One of the defining sounds of my version of “Broken English” originates from a fragment of a video I shot of a politician talking nonsense, that I twisted and messed up beyond recognition. It became a thread woven into the fabric of the song. Plus, it sounds cool.

In movies, it’s called “mise en scène,” the notion that everything counts. I extend that idea to music-making. The instruments you choose to play inhabit particular qualities, as do the notes you play, the way you sing, and record, and such. I’ve been developing a style that merges machine-made sounds and distressed tech with what I call “dirt and bone”–organic instruments and noisemakers–improvisation, melodic vocals and poetry. To me, it is a sonic reflection of this moment in time.

It was such a treat to work with brilliant source material and an exceptional song. In terms of tempo, it is in keeping with the constraints of the songs on my upcoming album, recorded at 72 BPM. I listened to “Broken English” and broke it down to what struck me as its main elements and emotional qualities; rage, sorrow, despair, defiance, and set out to re-tell it through my own lens.

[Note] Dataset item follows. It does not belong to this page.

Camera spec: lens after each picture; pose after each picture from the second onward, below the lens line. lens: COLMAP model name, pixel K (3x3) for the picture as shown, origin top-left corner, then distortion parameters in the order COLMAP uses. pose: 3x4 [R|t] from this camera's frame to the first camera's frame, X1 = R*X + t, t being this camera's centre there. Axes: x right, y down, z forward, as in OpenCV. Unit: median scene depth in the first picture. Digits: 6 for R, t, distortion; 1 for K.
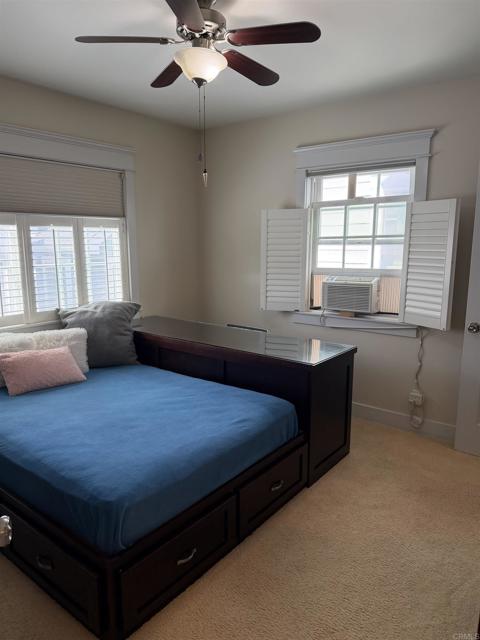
lens RADIAL K [[450.3, 0, 237.5], [0, 450.3, 322.5], [0, 0, 1]] dist [0.020589, -0.004782]
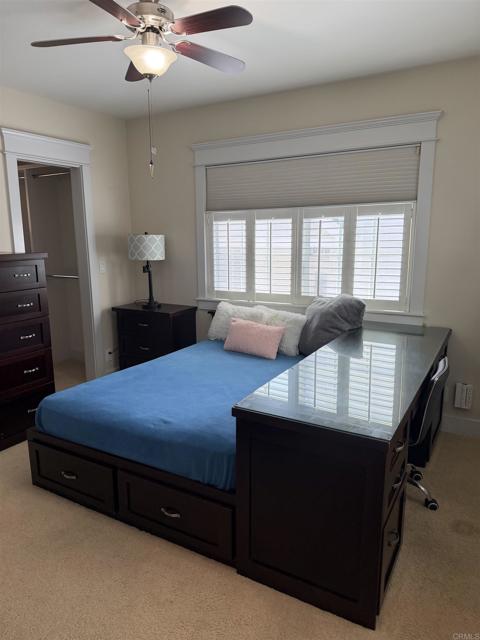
lens RADIAL K [[450.3, 0, 236.6], [0, 450.3, 319.4], [0, 0, 1]] dist [0.020589, -0.004782]
pose [[0.124057, 0.177567, -0.976258, 0.689734], [-0.156933, 0.974987, 0.157393, -0.124764], [0.979787, 0.133682, 0.148820, 0.733079]]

This upcoming album that you just announced, 72RHR, references a resting heart rate, with each song composed at 72 BPM—what does that tempo represent to you philosophically or emotionally? And are we safe to assume this is going to be a very chill album?

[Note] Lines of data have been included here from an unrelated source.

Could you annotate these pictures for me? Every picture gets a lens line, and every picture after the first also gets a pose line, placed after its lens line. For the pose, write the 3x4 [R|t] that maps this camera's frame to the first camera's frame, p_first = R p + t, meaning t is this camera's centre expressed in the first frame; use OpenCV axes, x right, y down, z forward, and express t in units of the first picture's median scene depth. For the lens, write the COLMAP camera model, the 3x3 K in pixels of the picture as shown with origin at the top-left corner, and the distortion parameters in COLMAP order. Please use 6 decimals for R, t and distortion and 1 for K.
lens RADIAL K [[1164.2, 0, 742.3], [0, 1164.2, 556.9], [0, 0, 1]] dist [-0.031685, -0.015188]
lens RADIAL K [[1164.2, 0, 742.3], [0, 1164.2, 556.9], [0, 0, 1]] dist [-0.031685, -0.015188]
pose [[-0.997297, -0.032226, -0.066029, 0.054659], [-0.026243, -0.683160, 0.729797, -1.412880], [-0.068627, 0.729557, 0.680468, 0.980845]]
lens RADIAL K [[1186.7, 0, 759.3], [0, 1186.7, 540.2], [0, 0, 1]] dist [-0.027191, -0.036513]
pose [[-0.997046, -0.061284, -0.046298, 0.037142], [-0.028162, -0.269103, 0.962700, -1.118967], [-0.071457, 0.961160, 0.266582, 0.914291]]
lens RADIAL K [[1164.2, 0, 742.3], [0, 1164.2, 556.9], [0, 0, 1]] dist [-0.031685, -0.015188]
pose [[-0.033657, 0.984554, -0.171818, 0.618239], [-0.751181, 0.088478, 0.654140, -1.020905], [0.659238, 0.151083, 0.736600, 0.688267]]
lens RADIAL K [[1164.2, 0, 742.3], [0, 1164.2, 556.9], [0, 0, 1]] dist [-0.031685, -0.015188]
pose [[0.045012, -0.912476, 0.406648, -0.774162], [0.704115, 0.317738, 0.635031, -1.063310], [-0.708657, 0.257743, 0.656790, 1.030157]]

You are never safe. Assume nothing. Life is a mysterious and wild ride. 72RHR is a reference to your optimal resting heart rate when one is relaxed. On the surface, it may seem like a contemplative, chill pulse, but it’s much more than that. Two decades ago, while going through a very rough patch, I added a tool to my kit, and that is Vipassana meditation. Like swimming, once you learn how to meditate, you never lose your practice, and you can apply it anytime and anywhere. For me, meditating is a gamut of experiences that involves boredom, great physical pain, panic, bliss, shame, hunger, you name it. Meditation makes you wrestle with the detritus of your mind and neurotic thinking, with the aim of letting it be, and letting it go. Far from passive-listening, the songs on 72RHR take listeners on a sonic ride through discord and harmony.

Opposite from a resting heart rate—what gets your blood racing these days?

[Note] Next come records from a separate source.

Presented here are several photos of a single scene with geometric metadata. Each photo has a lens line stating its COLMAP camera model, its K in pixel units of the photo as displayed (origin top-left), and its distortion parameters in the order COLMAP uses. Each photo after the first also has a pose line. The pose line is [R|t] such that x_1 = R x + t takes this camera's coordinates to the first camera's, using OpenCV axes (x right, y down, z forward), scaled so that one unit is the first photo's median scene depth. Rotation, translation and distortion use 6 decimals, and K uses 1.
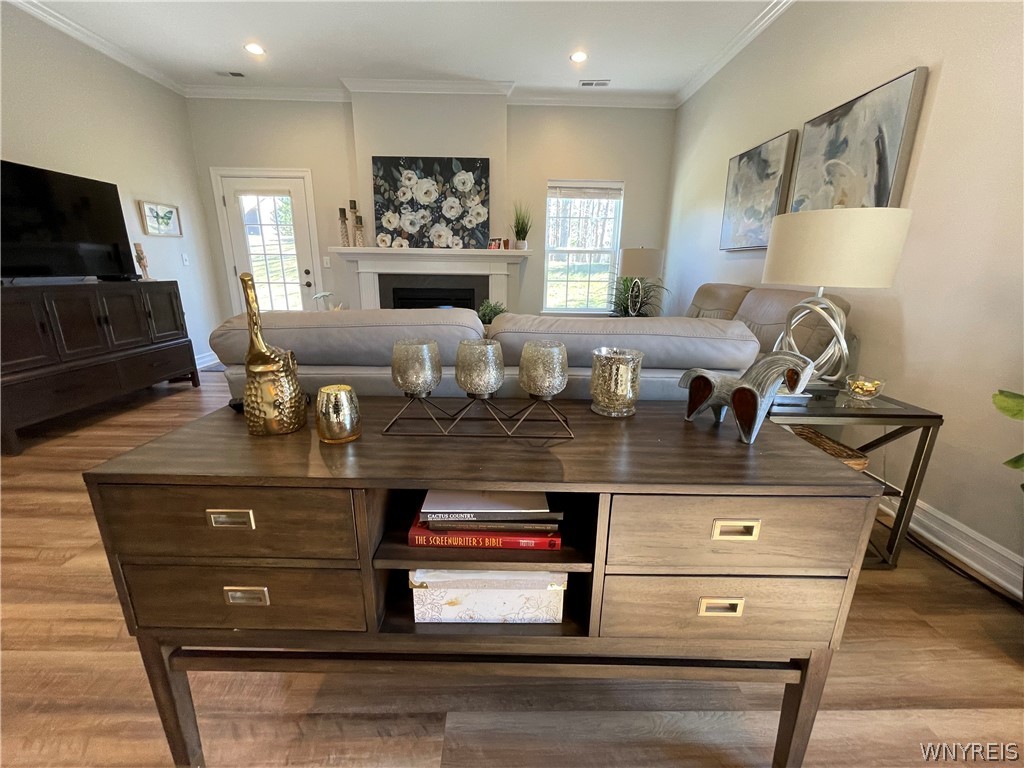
lens RADIAL K [[411.6, 0, 512.4], [0, 411.6, 380.9], [0, 0, 1]] dist [-0.005671, -0.000196]
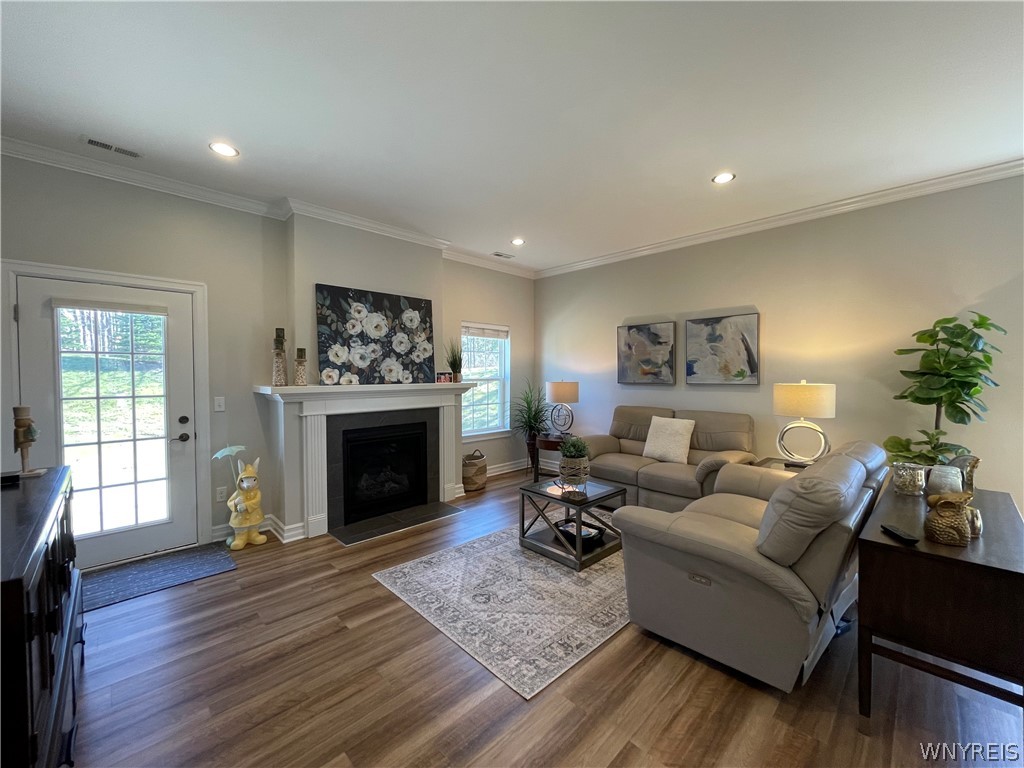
lens RADIAL K [[411.6, 0, 509.1], [0, 411.6, 382.8], [0, 0, 1]] dist [-0.005671, -0.000196]
pose [[0.729801, -0.029692, 0.683014, -0.628988], [0.190890, 0.968172, -0.161878, -0.123452], [-0.656469, 0.248520, 0.712241, 0.163268]]
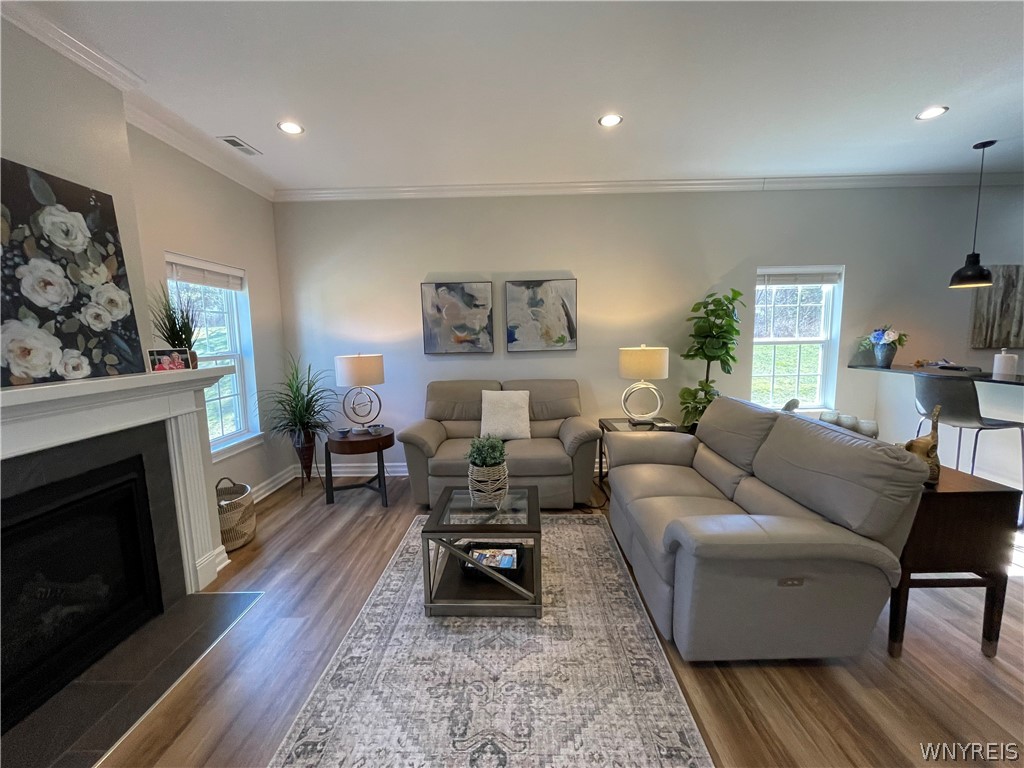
lens RADIAL K [[411.6, 0, 511.1], [0, 411.6, 383.8], [0, 0, 1]] dist [-0.005671, -0.000196]
pose [[0.029445, -0.133487, 0.990613, -0.548891], [0.283665, 0.951414, 0.119773, -0.244693], [-0.958471, 0.277476, 0.065880, 0.559210]]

I ate dinner tonight at the delicious and nutritious Buddah’s Vegan Restaurant on Dundas Street in Toronto. Owner Sammy is a standup guy who let me shoot a bunch of scenes in PAYING FOR IT there on his day off. Tonight, Sammy slid me a special dish that’s not on the menu, and it was so yummy, it made me stop thinking.

On the weekend, I had an extended three-hour visit with David Cronenberg, filmmaker inspiration, in a café during a storm. It was a meeting of minds, and we just kept riffing from one idea to the next at a high velocity. It was very fun, candid, and informative. I have only two friends, filmmaker Andrea Dorfman and cartoonist and visual artist, Jillian Tamaki, that I can have such a dense exchange of interesting ideas with. David is the first fellow I have engaged with in such a manner (except for maybe two of my gay guy friends). Good convos are greaaaat!

Anything else you’d like us to know now that you’ve announced this new solo outing for Spring 2026? 

I’m stoked for you to hear 72RHR. It should be out in the spring of next year. I write, record, engineer, produce and perform all the instruments and machines. I work with my longtime genius mixer, Steve Chahley, and Kevin McPhee masters. Dylan Gamble plays synth on a song. 

In spring 2026, my movie PAYING FOR IT, a live-action adaptation of the best-selling graphic novel by cartoonist Chester Brown, opens in New York City at the legendary Quad Cinema in Greenwich Village on Friday, Jan. 30, 2026, with more cities to come. I’m hoping the movie knocks your socks off. It’s a grassroots operation and I appreciate and urge everyone to help spread the word.